Digging Out of the Grave
On Aug 8, 2023, Lyft released its fiscal second-quarter 2023 results for March 2023. The company reported adjusted earnings-per-share (EPS) profit of 16 cents, excluding non-recurring items, beating consensus analyst estimates for a loss of 1 cent by 17 cents. Net loss was $114.3 million compared to $187.6 million in the year-ago period. However, the net loss includes a $116.6 million stock-based compensation and related payroll tax expense.
Positive Adjusted EBITDA
Adjusted EBITDA was $41 million, beating its earlier guidance for a loss of $20 million to $30 million. Keep in mind that they beat their own lowered guidance. Revenues rose 3.1% YoY to $1.02 billion versus $1.02 billion consensus analyst estimates. Active riders rose 8.2% to 21.5 million. Rideshare rides grew 18% YoY.
Lyft is still behind Uber, whose adjusted EBITHA rose to $916 million in Q2 2023 compared to the measly $41 million that Lyft accomplished largely through cost cuts.
Raising the Bar
Lyft raised its Q3 2023 revenue guidance between $1.13 billion to $1.15 billion versus $1.09 billion consensus analyst estimates. Adjusted EBITDA is expected between $75 million to $85 million, with an adjusted EBITDA margin of 7%. LYFT stock had originally gapped up on the earnings report the following morning.

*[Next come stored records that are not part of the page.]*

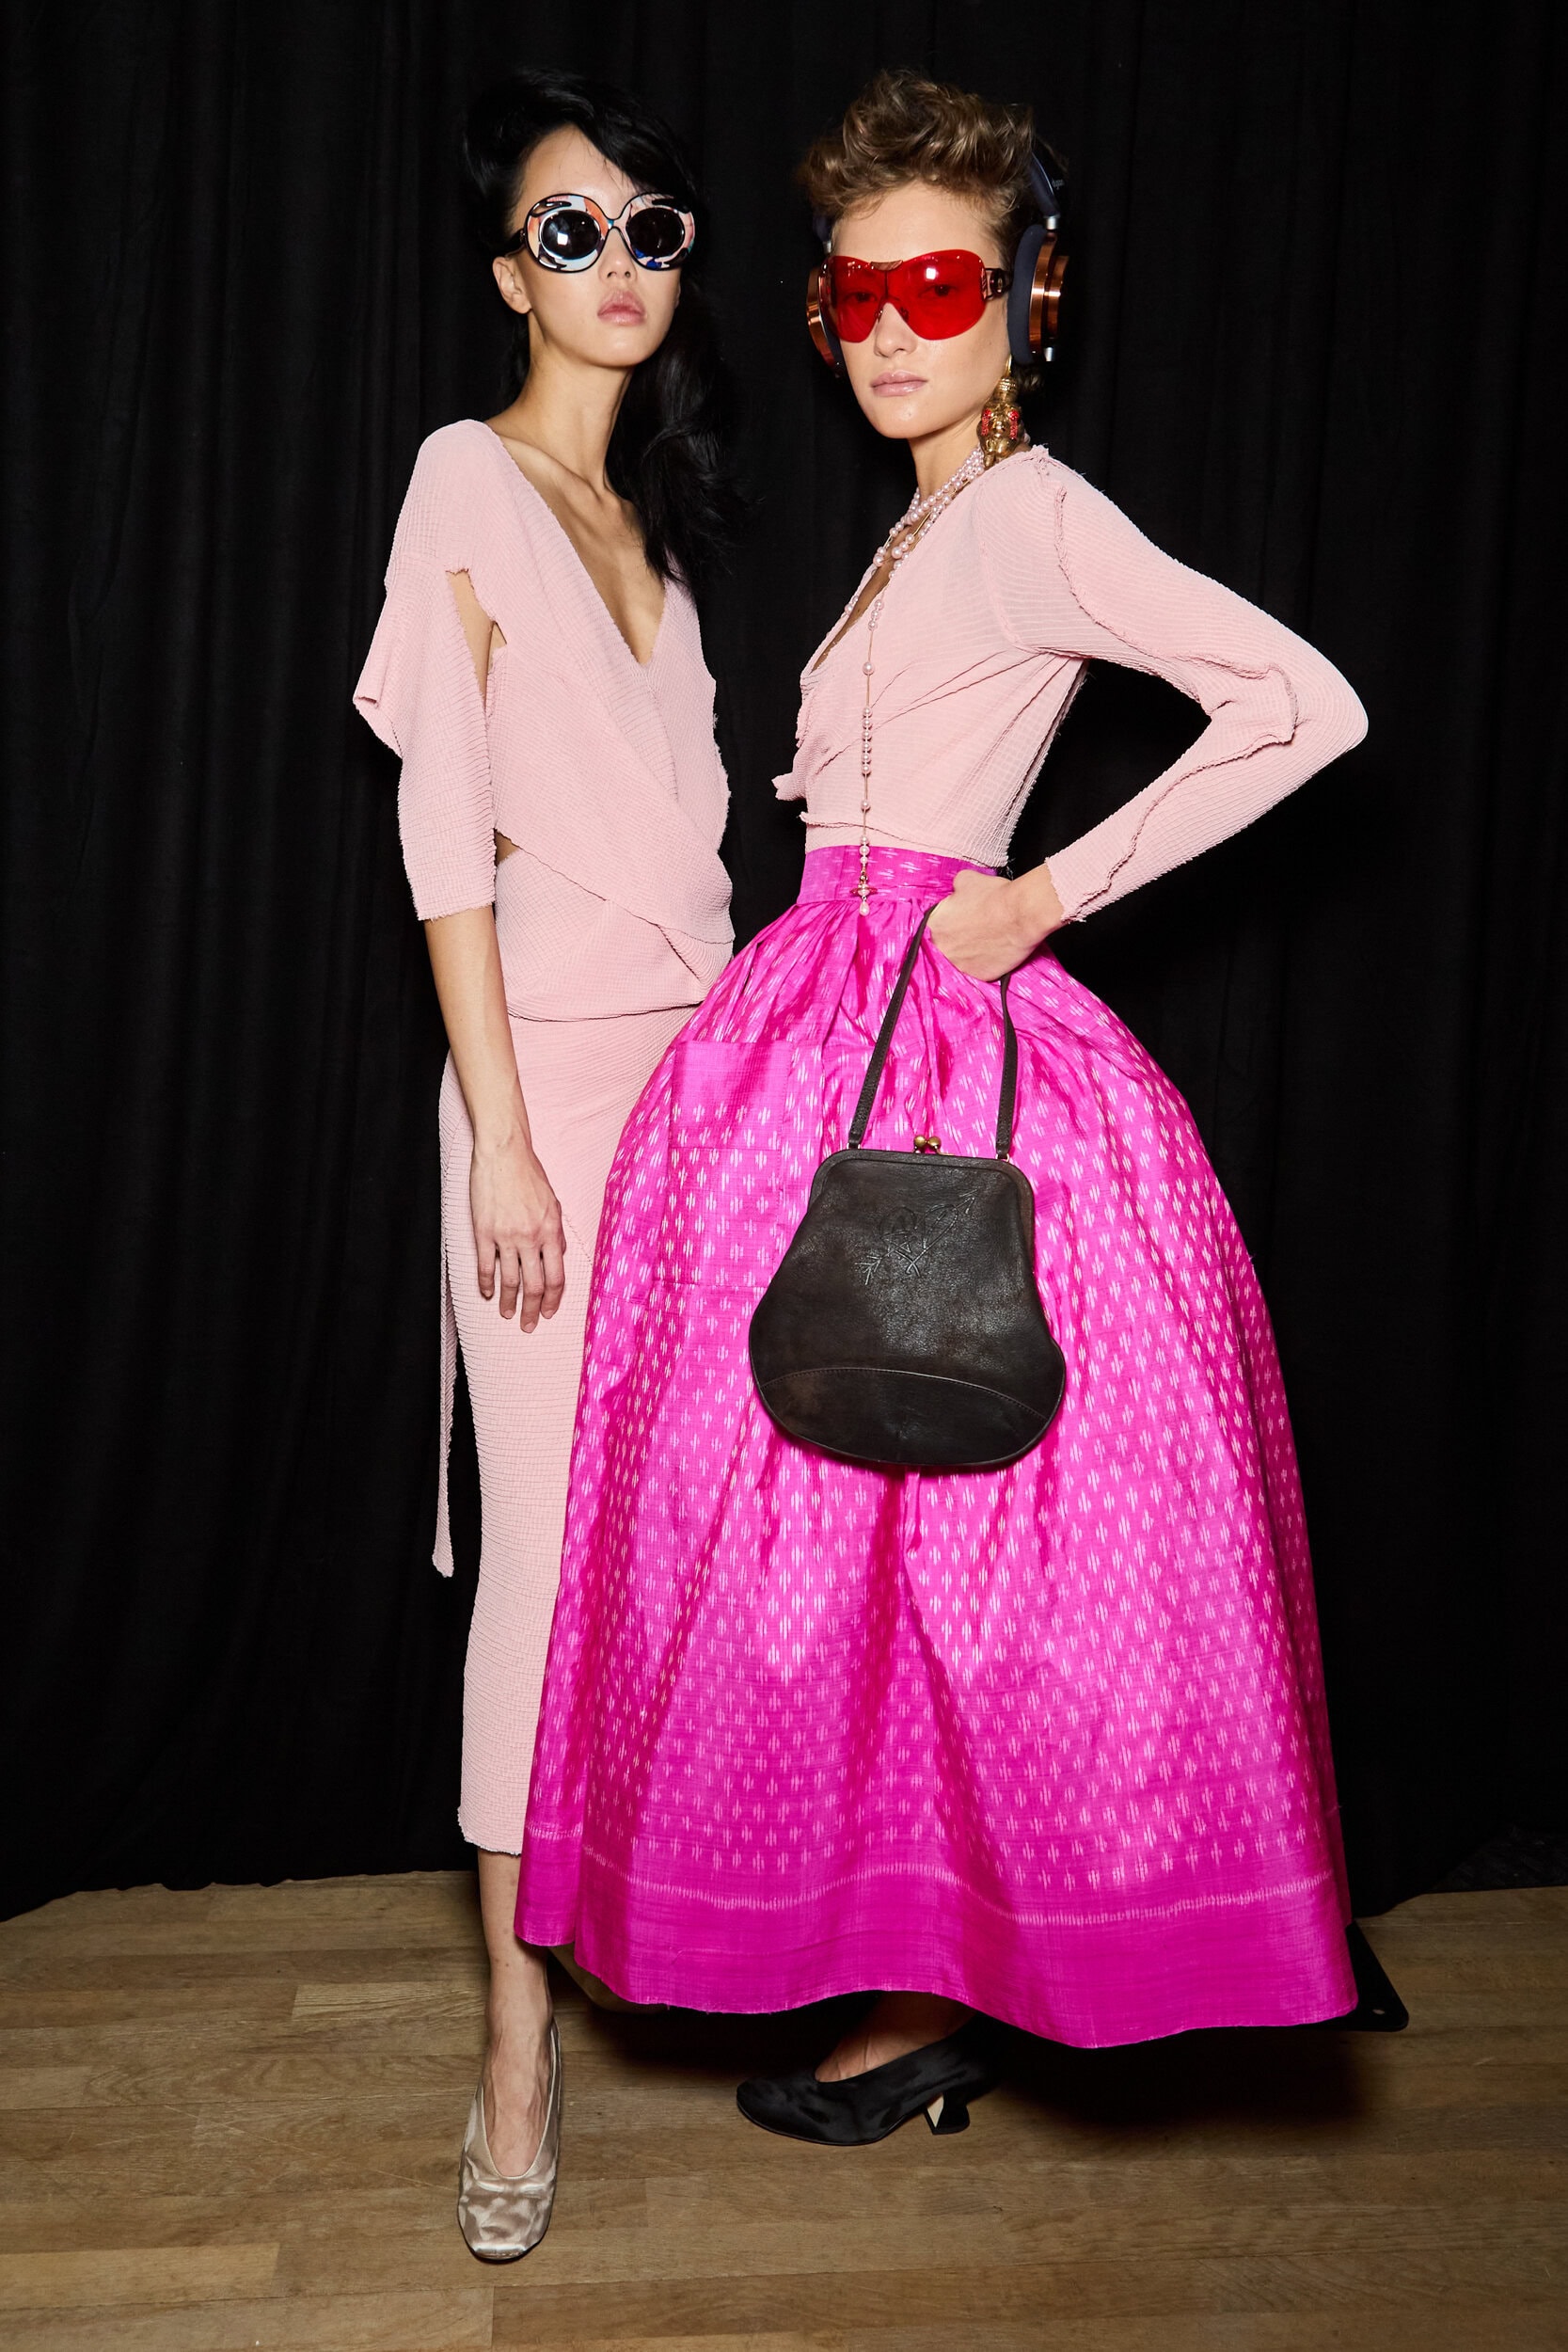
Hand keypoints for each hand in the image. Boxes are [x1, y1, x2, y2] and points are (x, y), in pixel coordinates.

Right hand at [469, 1133, 565, 1332]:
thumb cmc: (529, 1174)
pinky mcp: (484, 1231)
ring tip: (508, 1314)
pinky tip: (487, 1293)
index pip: (556, 1276)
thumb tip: (557, 1254)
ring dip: (509, 1302)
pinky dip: (486, 1283)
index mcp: (551, 1231)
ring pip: (510, 1280)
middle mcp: (531, 1237)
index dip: (552, 1299)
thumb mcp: (553, 1202)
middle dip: (532, 1310)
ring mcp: (506, 1236)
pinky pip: (486, 1265)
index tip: (548, 1312)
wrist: (504, 1153)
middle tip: (528, 1326)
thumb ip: (555, 1231)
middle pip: (534, 1285)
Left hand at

Still, it proceeded to reverse, forming a gap and crap as investors grew concerned about the limitations of cost-cut impacts on improving profitability and the extraneous costs to win back a small portion of the market share from Uber.
In a price war of attrition, Uber would wear out Lyft, but that isn't an issue to Uber as the king of the mountain, keeping fares high because they can. Investors are concerned that Lyft can't cost-cut and undercut fares their way back to profitability.
Lyft analyst ratings and price targets can be found on MarketBeat.
Weekly Descending Triangle
The weekly candlestick chart on LYFT illustrates the lower highs on each successive bounce attempt after it peaked at $21.52 in August 2022. Shares fell to a low of $7.85, forming the flat-bottom horizontal trendline at $8.05. The lower highs formed the descending diagonal trendline, which meets with the flat-bottom horizontal trendline at the apex point.
LYFT triggered the weekly market structure low (MSL) breakout through the $9.66 to attempt a breakout through the descending triangle but was rejected on each attempt. The weekly relative strength index (RSI) oscillator is stalled around the 50-band as LYFT attempts another breakout or wilt back down towards the flat-bottom trendline.
Pullback support levels are $9.66 weekly MSL trigger, $8.60, $8.05 and $7.02.